Richard’s trajectory from effete artsy prig to deposed smelly wretch is depicted in the two years prior to his squalid death in captivity in 1400.  The play is really a study of how to pointlessly make enemies and then further screw it up by lacking the toughness to control them. Tennant always suppresses his natural Scottish accent in his stage work, and his rather forced English delivery suits his tetchy, sardonic performance as the inadequate monarch. 
 
But the show itself struck me as a highly respectable production rather than a thrilling one, its slight inertia masked by some fine performances from distinguished old RSC time-servers. Notable are Oliver Ford Davies as the exasperated Duke of York; Michael Pennington, superb as John of Gaunt, who drips despair in his great “sceptr’d isle” speech; and venerable Jane Lapotaire as the vengeful white haired Duchess of Gloucester.
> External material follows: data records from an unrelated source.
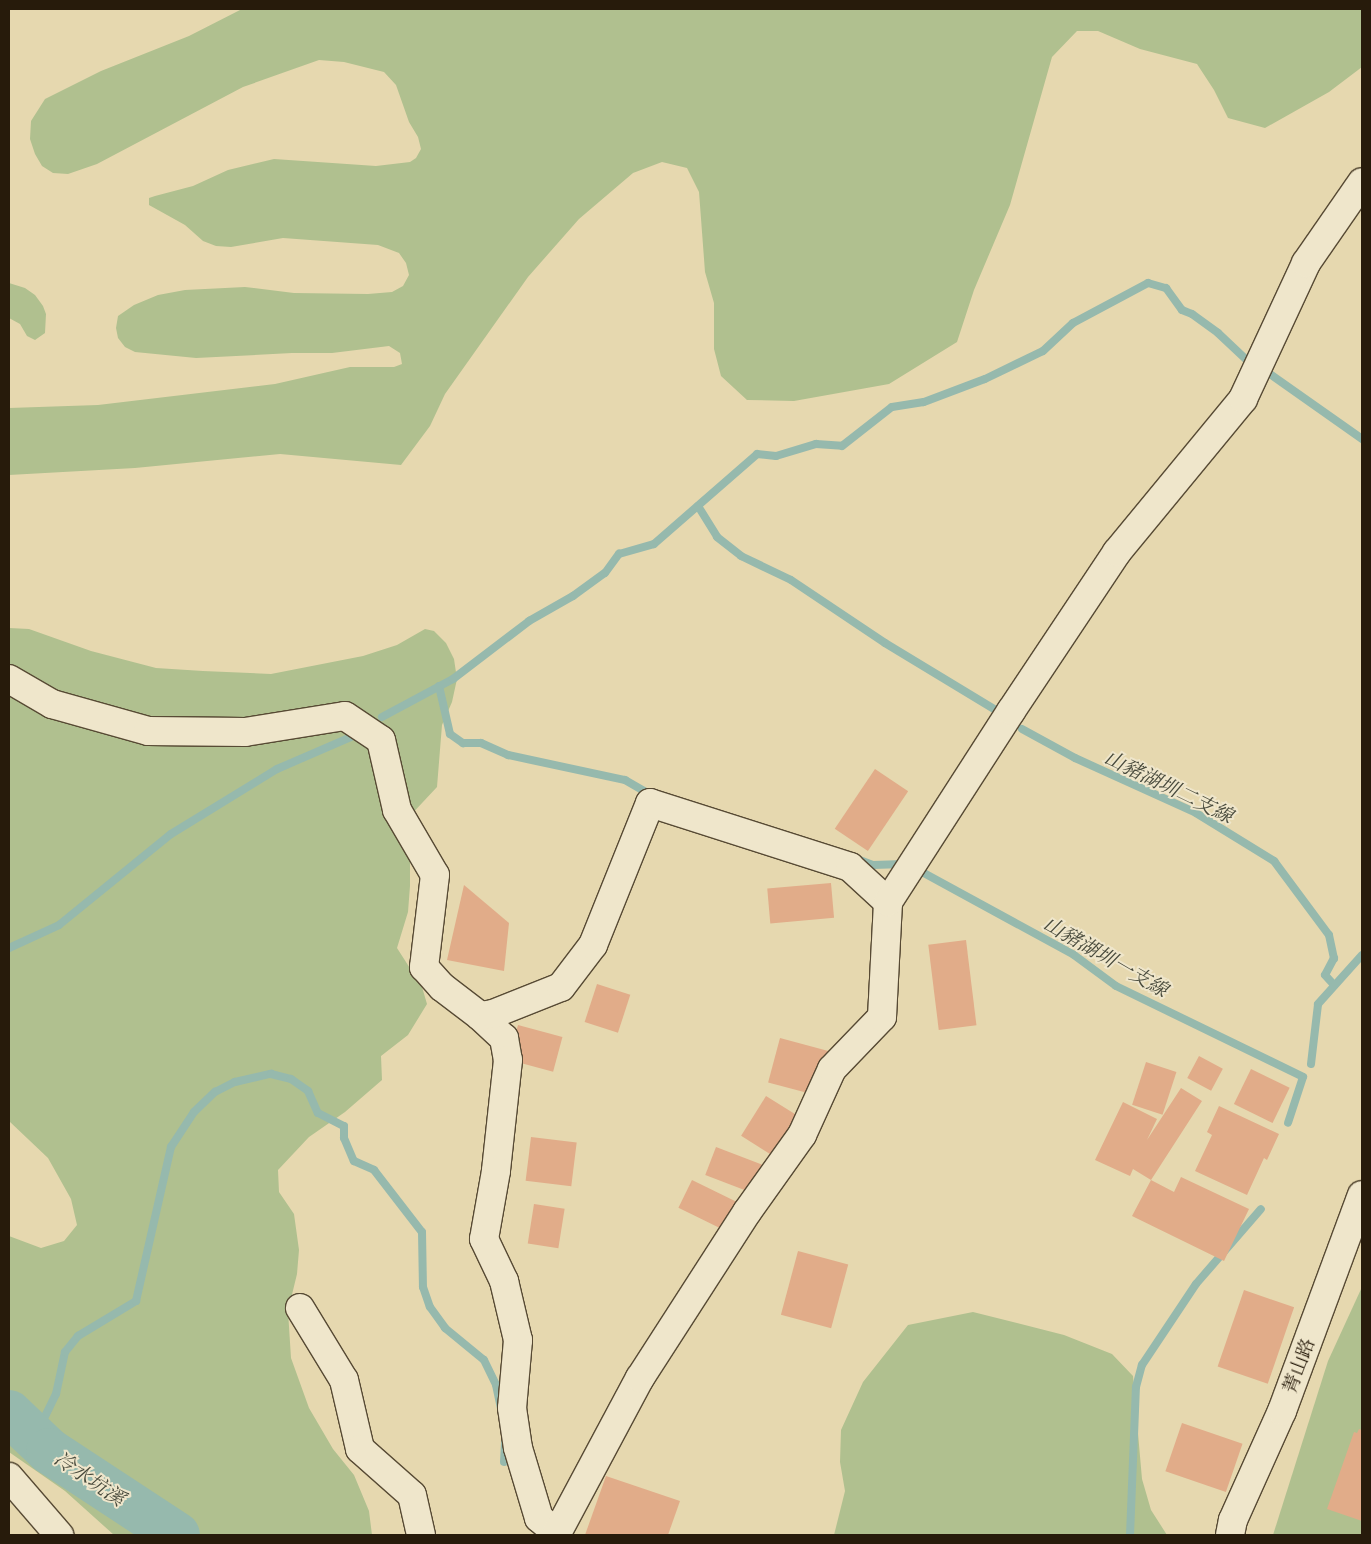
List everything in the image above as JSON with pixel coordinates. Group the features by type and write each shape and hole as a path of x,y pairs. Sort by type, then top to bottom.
{"street":[{"path":"9,679 52,704 148,731 245,732 345,716 381,740 397,810 435,875 424,967 442,987 480,1016 504,1038 508,1060 496,1171 484,1239 504,1281 518,1340 512,1408 518,1448 539,1518 556,1534 640,1378 747,1212 802,1135 832,1069 882,1017 888,902 1117,552 1243,399 1306,263 1362,182"},
{"path":"480,1016 493,1014 561,987 593,945 650,803 850,867 888,902"},
{"name":"菁山路","path":"1230,1535 1233,1520 1282,1411 1362,1195"},
{"path":"300,1308 344,1380 360,1449 412,1495 421,1535"},
{"path":"9,1477 59,1535"}],"green space":[{"path":"242,9 1362,9 1362,67 1329,92 1265,128 1228,118 1214,90 1197,64 1140,49 1098,31 1077,31 1052,57 1010,205 974,290 957,342 889,384 794,401 747,400 721,376 714,349 714,303 705,272 699,192 687,168 662,162 633,173 579,219 528,277 445,394 430,426 401,465 280,454 135,468 9,475 9,408 98,405 275,384 350,367 394,367 402,364 400,353 389,346 332,353 196,358 135,352 125,347 118,338 116,328 118,316 134,305 158,295 185,290 245,287 294,293 368,294 392,292 403,286 409,275 406,263 399,253 378,245 283,238 231,247 216,246 203,241 185,225 149,205 149,198 193,186 228,170 274,159 376,166 410,162 416,158 421,149 418,137 409,122 396,85 384,72 344,62 319,60 243,87 97,164 68,174 53,173 42,166 35,154 30,139 31,121 45,99 101,71 189,36"},
{"path":"9,283 25,288 35,295 43,306 46,314 45,333 35,340 27,336 20,324 9,318"},
{"path":"9,628 29,629 91,651 156,668 271,674 363,656 397,645 425,629 434,631 446,643 454,659 457,679 452,702 442,725 437,787 394,833 410,853 408,912 397,948 422,987 427,1004 408,1035 381,1056 382,1080 345,1112 309,1137 278,1170 279,1192 294,1214 299,1250 297,1274 288,1311 291,1358 309,1408 333,1449 354,1475 369,1511 372,1535 114,1535 65,1491 9,1452 9,1236 41,1248 64,1241 77,1225 71,1199 48,1158 9,1121"},
{"path":"1362,1287 1362,1535 1273,1535 1328,1361"},
{"path":"973,1312 1064,1335 1112,1354 1133,1376 1142,1479 1151,1510 1167,1535 834,1535 845,1491 840,1462 841,1430 863,1382 908,1325"}],"building":[{"path":"875,769 908,791 868,851 835,829"},
{"path":"831,883 834,918 770,923 767,889"},
{"path":"464,885 509,923 504,971 447,960"},
{"path":"966,940 976,1025 939,1030 928,945"},
{"path":"597,984 630,995 618,1033 585,1022"},
{"path":"518,1025 562,1037 553,1072 509,1060"},
{"path":"780,1038 828,1051 816,1095 768,1082"},
{"path":"1199,1056 1223,1069 1211,1091 1187,1078"},
{"path":"1146,1062 1176,1072 1163,1115 1132,1105"},
{"path":"1251,1069 1290,1088 1273,1123 1234,1104"},
{"path":"1181,1088 1202,1101 1151,1180 1133,1169 1130,1176 1095,1160 1123,1102 1157,1119 1147,1140"},
{"path":"766,1096 803,1119 778,1159 741,1136"},
{"path":"1219,1106 1279,1134 1267,1160 1264,1158 1247,1195 1195,1171 1212,1135 1207,1132"},
{"path":"531,1137 577,1143 571,1186 526,1181"},
{"path":"716,1147 762,1165 751,1193 705,1175"},
{"path":"1181,1177 1249,1209 1224,1261 1132,1216 1151,1180 1174,1192"},
{"path":"692,1180 737,1202 723,1230 678,1208"},
{"path":"534,1204 565,1209 558,1248 528,1244"},
{"path":"798,1251 848,1264 831,1328 781,1315"},
{"path":"1244,1290 1294,1307 1268,1384 1218,1367"},
{"path":"1182,1423 1243,1444 1226,1492 1165,1471"},
{"path":"1359,1429 1362,1430 1362,1521 1327,1509 1354,1432 1357,1433"},
{"path":"606,1476 680,1501 668,1535 585,1535"}],"waterway":[{"path":"382,717 453,679 529,621 573,596 605,573 619,554 654,544 757,454 776,456 816,444 842,446 892,407 924,402 985,379 1043,351 1073,323 1148,283 1166,288 1182,310 1192,314 1218,333 1253,366"},
{"path":"1270,374 1362,439"},
{"path":"698,506 717,537 741,556 791,580 885,643 1004,715"},
{"path":"439,686 450,734 463,743 481,743 508,755 625,780 653,796"},
{"name":"山豬湖圳二支線","path":"1022,729 1075,758 1196,813 1274,861 1329,935 1334,958 1325,975 1334,985"},
{"path":"9,948 59,925 171,834 277,769 351,737"},
{"path":"857,859 873,865 904,864"},
{"name":"山豬湖圳一支線","path":"922,872 1074,955 1116,986 1303,1077 1288,1123"},
{"path":"1311,1064 1318,1004 1362,955"},
{"path":"35,1437 56,1394 65,1352 78,1336 136,1301 171,1147 194,1112 215,1092 235,1082 271,1074 291,1079 308,1091 318,1113 344,1126 344,1138 354,1161 374,1170 422,1232 423,1287 430,1307 445,1328 484,1360 496,1385 501,1408"},
{"path":"1130,1535 1136,1387 1142,1365 1196,1284 1261,1209"},
{"name":"冷水坑溪","path":"9,1413 49,1451 177,1535"},
{"path":"504,1462 505,1441"}]}
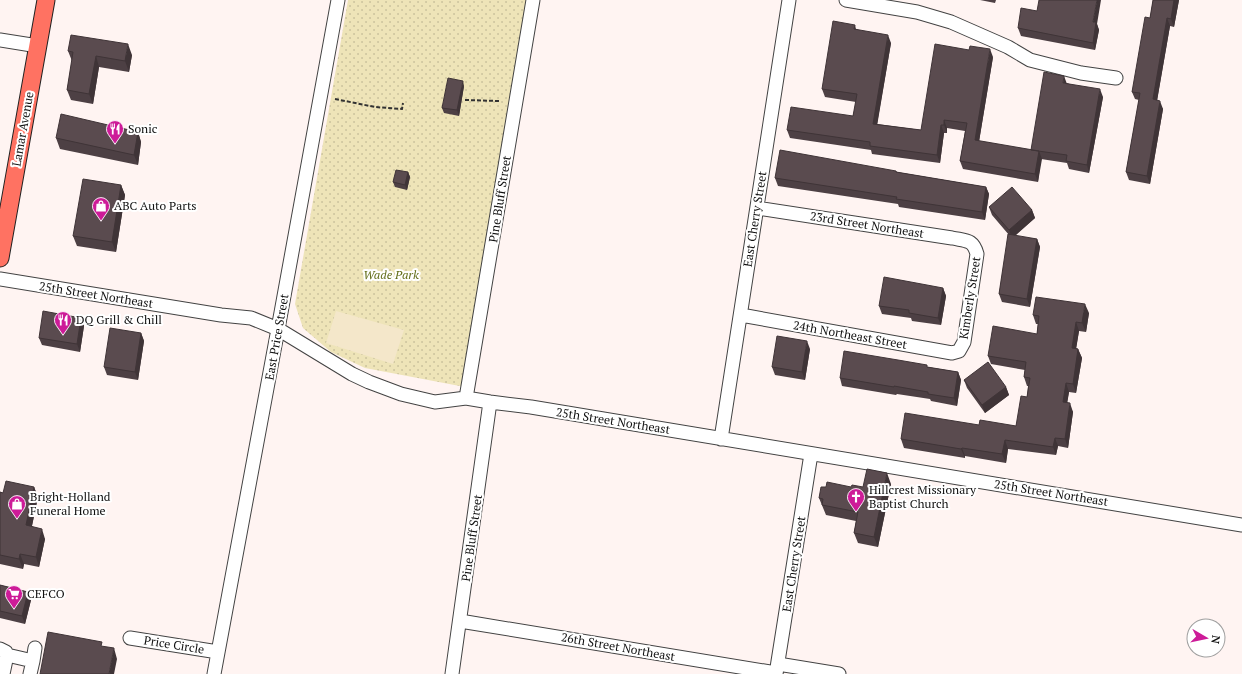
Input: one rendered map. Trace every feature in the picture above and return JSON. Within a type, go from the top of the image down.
[{"type":"main road","name":"Lamar Avenue","points":[[0,258],[46,0]]},
{"type":"street","name":"East Price Street","points":[[214,674],[338,0]]},
{"type":"street","name":"Pine Bluff Street","points":[[466,398],[533,0]]},
{"type":"street","name":"East Cherry Street","points":[[721,439],[789,0]]},
{"type":"street","points":[[846,0],[917,12],[951,22],[1000,44],[1030,60],[1081,73],[1116,78]]},
{"type":"street","points":[[0,40],[38,46]]},
{"type":"street","name":"23rd Street Northeast","points":[[757,208],[952,238],[971,243],[975,246]]},
{"type":"street","name":"Kimberly Street","points":[[959,351],[964,342],[978,254],[975,246]]},
{"type":"street","name":"25th Street Northeast","points":[[0,279],[251,318],[278,328],[352,374],[369,382],[402,394],[435,402],[466,398],[531,407],[1242,525]]},
{"type":"street","name":"24th Northeast Street","points":[[741,315],[952,353],[959,351]]},
{"type":"street","name":"Pine Bluff Street","points":[[452,674],[490,402]]},
{"type":"street","name":"East Cherry Street","points":[[776,670],[812,454]]},
{"type":"street","name":"26th Street Northeast","points":[[460,621],[776,670],[839,674]]},
{"type":"street","name":"Price Circle","points":[[130,638],[218,652]]},
{"type":"street","points":[[3,674],[3,652],[34,655],[30,674]]},
{"type":"path","points":[[335,99],[375,107],[402,109],[403,103]]},
{"type":"path","points":[[465,100],[499,101]]},
{"type":"green space","name":"Wade Park","points":[[348,0],[526,0],[465,387],[365,368],[331,352],[303,328],[295,304]]},
{"type":"shaded area","points":[[336,311],[404,330],[393,364],[326,343]]},
{"type":"building","points":[[1039,0],[1097,0],[1093,22],[1096,22],[1093,43],[1018,28],[1021,8],[1037,11]]},
{"type":"building","points":[[1153,0],[1174,0],[1171,19],[1167,18],[1153,99],[1160,101],[1147,176],[1126,172],[1140,93],[1132,92],[1145,17],[1150,18]]},
{"type":"building","points":[[833,21],[855,25],[854,29],[888,35],[873,124],[921,130],[935,44],[969,50],[970,46],[990,49],[975,140],[1039,151],[1035,174],[960,161],[967,123],[944,120],[944,125],[941,125],[937,155],[870,146],[870,142],[787,130],[791,107],[853,116],[857,94],[822,89]]},
{"type":"building","points":[[71,35],[128,44],[125,61],[96,56],[89,94],[67,90],[73,52],[68,51]]},
{"type":"building","points":[[1044,72],[1064,76],[1063,83],[1100,89],[1087,165],[1066,161],[1067,155],[1031,150]]},
{"type":"building","points":[[448,78],[463,81],[457,110],[442,108]]},
{"type":"building","points":[[61,114],[138,132],[134,155],[56,138]]},
{"type":"building","points":[[780,150],[986,187],[982,212],[775,178]]},
{"type":"building","points":[[396,170],[408,172],[405,185],[393,182]]},
{"type":"building","name":"ABC Auto Parts","points":[[83,179],[121,185],[112,242],[73,236]]},
{"type":"building","points":[[1012,187],[1032,210],[1009,230],[989,207]]},
{"type":"building","points":[[1008,234],[1037,239],[1027,299],[999,294]]},
{"type":"building","points":[[884,277],[943,288],[938,318],[909,313],[909,310],[879,306]]},
{"type":"building","points":[[1036,297],[1085,304],[1082,323],[1076,322],[1072,348],[1078,349],[1073,384],[1066,383],[1063,402],[1070,403],[1065,439],[1055,438],[1053,447],[1005,440],[1002,454],[901,439],[905,413],[979,425],[980,420],[1016,426],[1021,396],[1027,397],[1030,378],[1024,377],[1026,362],[988,356],[993,326],[1037,334],[1039,316],[1033,315]]},
{"type":"building","name":"DQ Grill & Chill","points":[[43,311],[81,318],[77,344],[39,338]]},
{"type":"building","points":[[110,328],[141,333],[135,372],[104,367]]},
{"type":"building","points":[[777,336],[807,341],[802,372],[772,367]]},
{"type":"building","points":[[844,351],[927,365],[927,367],[958,372],[954,398],[894,386],[840,378]]},
{"type":"building","points":[[988,362],[1006,387],[982,405],[964,380]]},
{"type":"building","name":"Hillcrest Missionary Baptist Church","points":[[867,469],[887,473],[874,537],[854,533],[858,512],[822,505],[823,499],[819,498],[821,487],[826,487],[827,482],[851,487],[852,485],[863,487]]},
{"type":"building","name":"Bright-Holland Funeral Home","points":[[6,481],[34,487],[26,525],[42,529],[36,557],[20,554],[19,559],[0,555],[0,492],[3,493]]},
{"type":"building","name":"CEFCO","points":[[0,585],[28,592],[22,616],[0,611]]},
{"type":"building","points":[[48,632],[102,642],[101,646],[114,648],[109,674],[40,674]]},
{"type":"place","name":"Sonic","points":[[115,144]]},
{"type":"place","name":"ABC Auto Parts","points":[[101,221]]},
{"type":"place","name":"DQ Grill & Chill","points":[[63,335]]},
{"type":"place","name":"Hillcrest Missionary Baptist Church","points":[[856,512]]},
{"type":"place","name":"Bright-Holland Funeral Home","points":[[17,519]]},
{"type":"place","name":"CEFCO","points":[[14,609]]}]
She gets a curtain call all to herself.
 
The production is given a further lift by its visual elegance. Stephen Brimson Lewis’ projection of receding gothic arches (the plywood has finally gone digital!) has a medieval effect enhanced by a battery of choral singers trilling high above the thrust stage. The Stratford theatre’s interior has had a handsome rebuild recently, and it works well for this show, but I can’t help feeling it’s a matter of regret that the new auditorium doesn’t have the flexibility to be refigured back to a proscenium arch format for chosen productions.
 
Tennant, however, should be well pleased. He has sold out this great lyric tragedy all on his own, and he is particularly good in the last act, locked in an agony of introspection and disdain: “I wasted time and now doth time waste me.” An impressive evening, far from radical, but a sign of good things to come. It continues its run at the Barbican Theatre in London in December.